Il reprit bientôt d’une voix plus ferme :

— Je dois l’avouer cependant, ma sœur, que je ne le voyais pas avec plaisir, toi, pauvre fille, destinée à devenir la femme d’un modeste employé, fréquenter ainsi une riche et noble dame ; cela pouvait à la longue te donner des idées contraires à ta condition… Du reste, ajouta-l-il en s’efforçant de sourire, tu ne peux manquer de trouver bientôt des consolations à son absence. M. Vincent sera de retour à la fin du mois, vous vous marierez, et…

— Monsieur Vincent ! répéta la jeune maîtresse d’école, tu me rappelles, mon frère, pourquoi je suis montée ici… Le facteur rural vient de me remettre pour toi une lettre que je crois être de M. Georges, et je me suis empressée de te l’apporter.

— Oui, et tu comptes sans doute que, dans cette lettre à mon adresse, se trouveront beaucoup de choses à ton intention ? C’est bien naturel, ma chère Lucile ; et, j’en conviens maintenant, j’ai craint plus d’une fois que les propos musqués de ce vicomte de Cransac ne te fissent oublier cet excellent Georges.

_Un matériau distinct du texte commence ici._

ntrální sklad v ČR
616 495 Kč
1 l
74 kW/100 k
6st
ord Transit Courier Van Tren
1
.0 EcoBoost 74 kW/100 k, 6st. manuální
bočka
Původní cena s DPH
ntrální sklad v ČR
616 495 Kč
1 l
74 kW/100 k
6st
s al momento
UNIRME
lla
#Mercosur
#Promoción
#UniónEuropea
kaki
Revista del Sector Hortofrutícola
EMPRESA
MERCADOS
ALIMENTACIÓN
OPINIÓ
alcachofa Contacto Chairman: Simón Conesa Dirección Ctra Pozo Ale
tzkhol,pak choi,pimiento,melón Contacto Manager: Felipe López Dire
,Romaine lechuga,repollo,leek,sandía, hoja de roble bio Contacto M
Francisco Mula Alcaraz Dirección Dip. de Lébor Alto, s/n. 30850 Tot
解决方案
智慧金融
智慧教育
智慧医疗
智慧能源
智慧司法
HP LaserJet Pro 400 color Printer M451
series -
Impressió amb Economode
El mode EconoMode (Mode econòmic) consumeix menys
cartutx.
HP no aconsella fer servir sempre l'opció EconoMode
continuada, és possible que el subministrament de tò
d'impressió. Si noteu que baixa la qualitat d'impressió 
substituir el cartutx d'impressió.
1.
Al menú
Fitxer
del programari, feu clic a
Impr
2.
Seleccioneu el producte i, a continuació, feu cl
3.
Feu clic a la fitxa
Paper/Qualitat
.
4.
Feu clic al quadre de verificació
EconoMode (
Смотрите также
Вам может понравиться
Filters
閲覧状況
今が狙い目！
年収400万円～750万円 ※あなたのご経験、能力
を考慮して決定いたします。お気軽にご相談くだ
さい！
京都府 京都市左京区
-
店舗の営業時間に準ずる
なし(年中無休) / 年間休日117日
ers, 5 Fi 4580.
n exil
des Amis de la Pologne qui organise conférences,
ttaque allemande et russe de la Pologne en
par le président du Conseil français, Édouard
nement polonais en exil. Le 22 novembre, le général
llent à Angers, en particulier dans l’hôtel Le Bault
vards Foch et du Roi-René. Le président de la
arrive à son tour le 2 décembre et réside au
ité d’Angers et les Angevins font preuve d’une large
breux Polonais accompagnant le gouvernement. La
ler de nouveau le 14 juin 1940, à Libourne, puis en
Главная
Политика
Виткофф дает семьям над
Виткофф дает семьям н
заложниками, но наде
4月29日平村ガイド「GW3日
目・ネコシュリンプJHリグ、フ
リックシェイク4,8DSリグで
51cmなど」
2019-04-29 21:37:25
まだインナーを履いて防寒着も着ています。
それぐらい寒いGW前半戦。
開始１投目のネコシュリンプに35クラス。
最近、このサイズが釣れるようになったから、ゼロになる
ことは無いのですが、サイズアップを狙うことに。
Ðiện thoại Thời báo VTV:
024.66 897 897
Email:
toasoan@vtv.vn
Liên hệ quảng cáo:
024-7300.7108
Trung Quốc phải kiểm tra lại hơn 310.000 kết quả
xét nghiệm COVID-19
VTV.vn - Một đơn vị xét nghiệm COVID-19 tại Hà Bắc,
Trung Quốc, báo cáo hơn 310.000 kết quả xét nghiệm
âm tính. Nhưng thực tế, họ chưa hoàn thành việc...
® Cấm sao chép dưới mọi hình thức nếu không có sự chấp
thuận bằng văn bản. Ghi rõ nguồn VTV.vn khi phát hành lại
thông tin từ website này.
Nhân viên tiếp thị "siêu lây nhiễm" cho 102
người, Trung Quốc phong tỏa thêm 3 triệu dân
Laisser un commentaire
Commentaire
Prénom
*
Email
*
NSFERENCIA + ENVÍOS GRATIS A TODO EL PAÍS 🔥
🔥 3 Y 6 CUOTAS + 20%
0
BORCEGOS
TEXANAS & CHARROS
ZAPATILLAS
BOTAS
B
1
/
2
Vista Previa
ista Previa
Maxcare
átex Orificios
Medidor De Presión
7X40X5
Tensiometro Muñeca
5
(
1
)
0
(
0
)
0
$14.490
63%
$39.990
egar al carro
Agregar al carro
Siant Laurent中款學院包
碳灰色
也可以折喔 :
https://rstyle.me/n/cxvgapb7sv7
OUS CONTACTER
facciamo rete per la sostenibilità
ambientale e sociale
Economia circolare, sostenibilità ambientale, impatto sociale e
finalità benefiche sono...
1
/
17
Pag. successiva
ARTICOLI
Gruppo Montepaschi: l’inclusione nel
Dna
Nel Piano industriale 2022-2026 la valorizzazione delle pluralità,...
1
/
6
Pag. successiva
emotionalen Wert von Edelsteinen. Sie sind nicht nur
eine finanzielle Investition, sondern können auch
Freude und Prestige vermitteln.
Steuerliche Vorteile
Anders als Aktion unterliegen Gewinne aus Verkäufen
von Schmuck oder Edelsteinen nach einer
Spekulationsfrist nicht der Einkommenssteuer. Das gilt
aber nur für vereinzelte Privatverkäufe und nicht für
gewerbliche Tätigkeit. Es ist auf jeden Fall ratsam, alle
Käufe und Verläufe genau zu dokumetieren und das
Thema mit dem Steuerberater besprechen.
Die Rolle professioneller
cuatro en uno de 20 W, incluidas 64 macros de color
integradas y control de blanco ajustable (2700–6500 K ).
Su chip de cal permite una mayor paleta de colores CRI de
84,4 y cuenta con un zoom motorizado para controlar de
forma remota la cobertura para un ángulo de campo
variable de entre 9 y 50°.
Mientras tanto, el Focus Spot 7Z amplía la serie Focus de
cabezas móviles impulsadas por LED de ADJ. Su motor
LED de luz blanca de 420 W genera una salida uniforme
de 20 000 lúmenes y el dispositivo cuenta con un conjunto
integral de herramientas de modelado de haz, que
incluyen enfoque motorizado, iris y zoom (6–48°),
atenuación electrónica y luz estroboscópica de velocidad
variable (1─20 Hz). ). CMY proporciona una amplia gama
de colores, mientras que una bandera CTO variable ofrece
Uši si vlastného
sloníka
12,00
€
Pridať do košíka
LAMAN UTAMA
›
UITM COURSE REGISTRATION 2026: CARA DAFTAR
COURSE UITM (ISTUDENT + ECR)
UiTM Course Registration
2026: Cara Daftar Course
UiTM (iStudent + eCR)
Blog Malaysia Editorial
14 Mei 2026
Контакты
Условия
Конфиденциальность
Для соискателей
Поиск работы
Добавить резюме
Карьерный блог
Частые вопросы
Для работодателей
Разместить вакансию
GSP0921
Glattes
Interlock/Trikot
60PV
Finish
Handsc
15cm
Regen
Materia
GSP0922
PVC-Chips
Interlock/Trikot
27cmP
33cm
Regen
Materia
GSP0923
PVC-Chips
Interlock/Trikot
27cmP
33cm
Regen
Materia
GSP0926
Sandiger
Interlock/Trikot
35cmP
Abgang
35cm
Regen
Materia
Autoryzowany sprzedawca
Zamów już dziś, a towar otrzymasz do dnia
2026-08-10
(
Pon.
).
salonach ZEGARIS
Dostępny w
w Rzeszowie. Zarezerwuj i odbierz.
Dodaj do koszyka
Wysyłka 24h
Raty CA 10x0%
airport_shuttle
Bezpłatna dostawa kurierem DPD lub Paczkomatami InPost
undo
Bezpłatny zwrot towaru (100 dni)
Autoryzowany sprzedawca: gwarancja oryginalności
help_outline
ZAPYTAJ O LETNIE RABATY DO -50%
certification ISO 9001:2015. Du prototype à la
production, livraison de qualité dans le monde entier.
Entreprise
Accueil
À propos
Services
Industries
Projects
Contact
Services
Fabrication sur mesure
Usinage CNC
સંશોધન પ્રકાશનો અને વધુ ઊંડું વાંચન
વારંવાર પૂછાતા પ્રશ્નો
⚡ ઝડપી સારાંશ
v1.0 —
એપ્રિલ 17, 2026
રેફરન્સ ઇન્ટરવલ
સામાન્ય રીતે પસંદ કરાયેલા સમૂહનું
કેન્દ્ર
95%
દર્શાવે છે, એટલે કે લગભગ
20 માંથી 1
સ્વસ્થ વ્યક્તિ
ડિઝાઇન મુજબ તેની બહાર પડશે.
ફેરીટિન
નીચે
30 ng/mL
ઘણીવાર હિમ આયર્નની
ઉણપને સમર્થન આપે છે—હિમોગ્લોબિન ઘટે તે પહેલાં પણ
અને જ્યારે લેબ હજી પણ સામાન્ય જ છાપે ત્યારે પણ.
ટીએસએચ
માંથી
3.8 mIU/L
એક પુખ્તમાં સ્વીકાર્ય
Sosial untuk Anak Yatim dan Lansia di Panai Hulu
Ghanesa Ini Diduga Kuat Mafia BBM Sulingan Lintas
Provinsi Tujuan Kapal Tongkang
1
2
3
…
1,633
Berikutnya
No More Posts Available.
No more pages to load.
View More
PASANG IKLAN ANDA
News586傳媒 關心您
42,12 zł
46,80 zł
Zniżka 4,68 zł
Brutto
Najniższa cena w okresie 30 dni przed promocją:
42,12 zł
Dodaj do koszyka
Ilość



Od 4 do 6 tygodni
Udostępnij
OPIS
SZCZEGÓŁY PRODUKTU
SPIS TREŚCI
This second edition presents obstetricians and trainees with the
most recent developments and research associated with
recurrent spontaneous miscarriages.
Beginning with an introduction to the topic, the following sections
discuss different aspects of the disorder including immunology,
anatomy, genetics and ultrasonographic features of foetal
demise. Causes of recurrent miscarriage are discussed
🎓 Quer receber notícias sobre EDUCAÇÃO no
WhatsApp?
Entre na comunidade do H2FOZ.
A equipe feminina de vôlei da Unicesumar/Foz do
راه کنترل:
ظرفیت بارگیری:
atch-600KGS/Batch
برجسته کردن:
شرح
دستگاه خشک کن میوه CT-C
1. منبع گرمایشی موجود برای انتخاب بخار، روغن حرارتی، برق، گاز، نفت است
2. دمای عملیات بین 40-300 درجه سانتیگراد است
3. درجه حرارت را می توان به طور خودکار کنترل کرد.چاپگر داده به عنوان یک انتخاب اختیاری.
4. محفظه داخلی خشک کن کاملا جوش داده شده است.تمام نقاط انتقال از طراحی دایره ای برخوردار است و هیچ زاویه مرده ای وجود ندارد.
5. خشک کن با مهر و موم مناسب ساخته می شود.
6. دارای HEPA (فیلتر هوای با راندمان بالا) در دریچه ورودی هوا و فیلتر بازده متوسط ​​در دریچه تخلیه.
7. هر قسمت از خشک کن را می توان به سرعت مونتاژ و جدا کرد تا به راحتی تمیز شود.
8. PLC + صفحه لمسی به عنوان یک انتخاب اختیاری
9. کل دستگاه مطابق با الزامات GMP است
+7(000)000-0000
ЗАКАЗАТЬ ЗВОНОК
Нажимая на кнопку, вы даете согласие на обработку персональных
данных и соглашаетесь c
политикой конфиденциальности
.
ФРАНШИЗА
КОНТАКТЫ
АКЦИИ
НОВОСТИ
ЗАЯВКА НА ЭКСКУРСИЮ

— Si l’on peut dire, répliqua Lucile un peu piquée et en rougissant ; vraiment, Raymond, je restais beaucoup plus indifférente aux compliments du frère que toi aux attentions marquées de la sœur.

Fleuriot ne répondit pas. Comme le télégraphe lui laissait du loisir en ce moment, il prit la lettre apportée par Lucile et, après l’avoir décachetée, il en fit rapidement la lecture.